Records contained in a dataset
.....
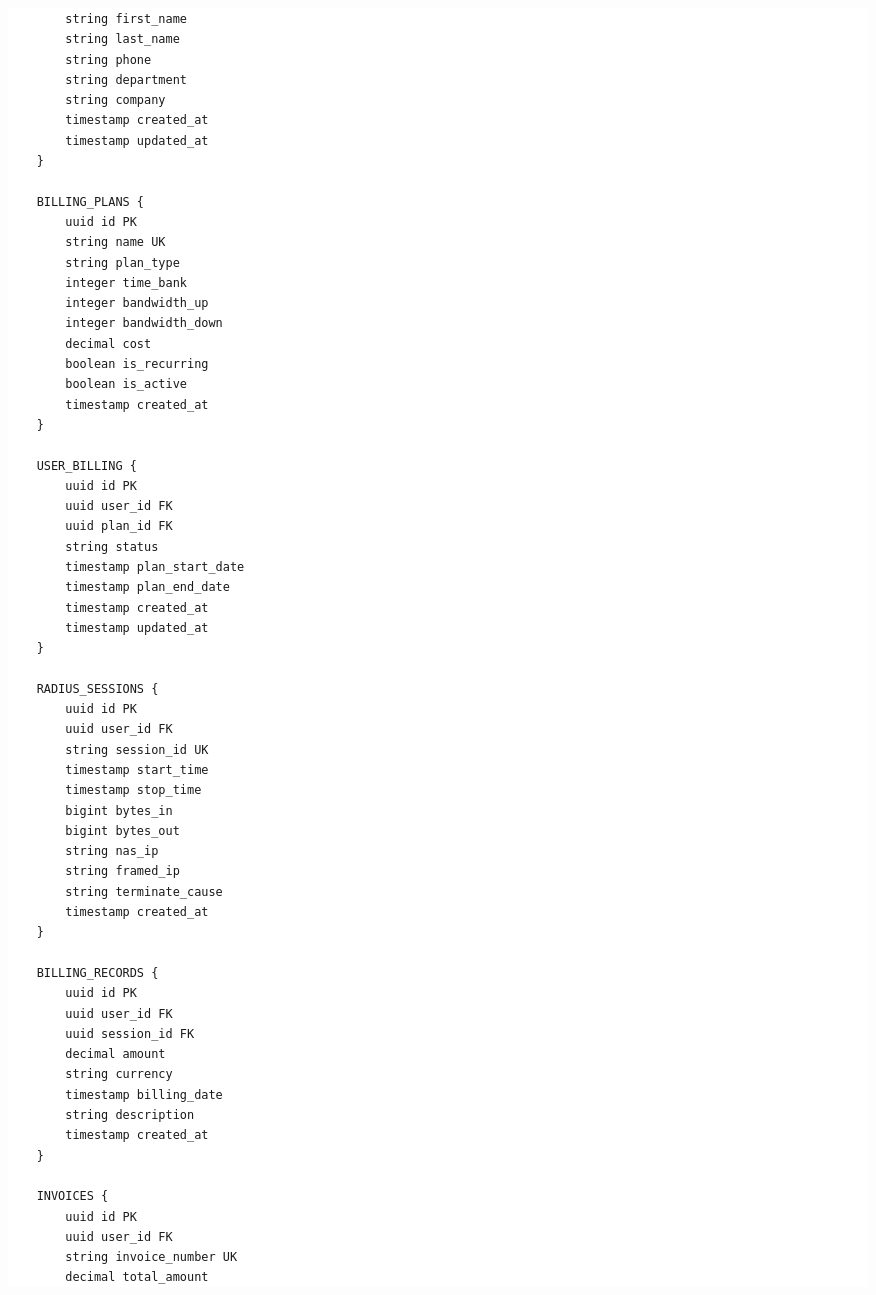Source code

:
 ```mermaid
        string first_name
        string last_name
        string phone
        string department
        string company
        timestamp created_at
        timestamp updated_at
    }
    
    BILLING_PLANS {
        uuid id PK
        string name UK
        string plan_type
        integer time_bank
        integer bandwidth_up
        integer bandwidth_down
        decimal cost
        boolean is_recurring
        boolean is_active
        timestamp created_at
    }
    
    USER_BILLING {
        uuid id PK
        uuid user_id FK
        uuid plan_id FK
        string status
        timestamp plan_start_date
        timestamp plan_end_date
        timestamp created_at
        timestamp updated_at
    }
    
    RADIUS_SESSIONS {
        uuid id PK
        uuid user_id FK
        string session_id UK
        timestamp start_time
        timestamp stop_time
        bigint bytes_in
        bigint bytes_out
        string nas_ip
        string framed_ip
        string terminate_cause
        timestamp created_at
    }
    
    BILLING_RECORDS {
        uuid id PK
        uuid user_id FK
        uuid session_id FK
        decimal amount
        string currency
        timestamp billing_date
        string description
        timestamp created_at
    }
    
    INVOICES {
        uuid id PK
        uuid user_id FK
        string invoice_number UK
        decimal total_amount
```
.....
-- Exercise description --
Every line in the records above that holds "boolean" counts once; state the total and nothing else.

-- Result for this exercise --
2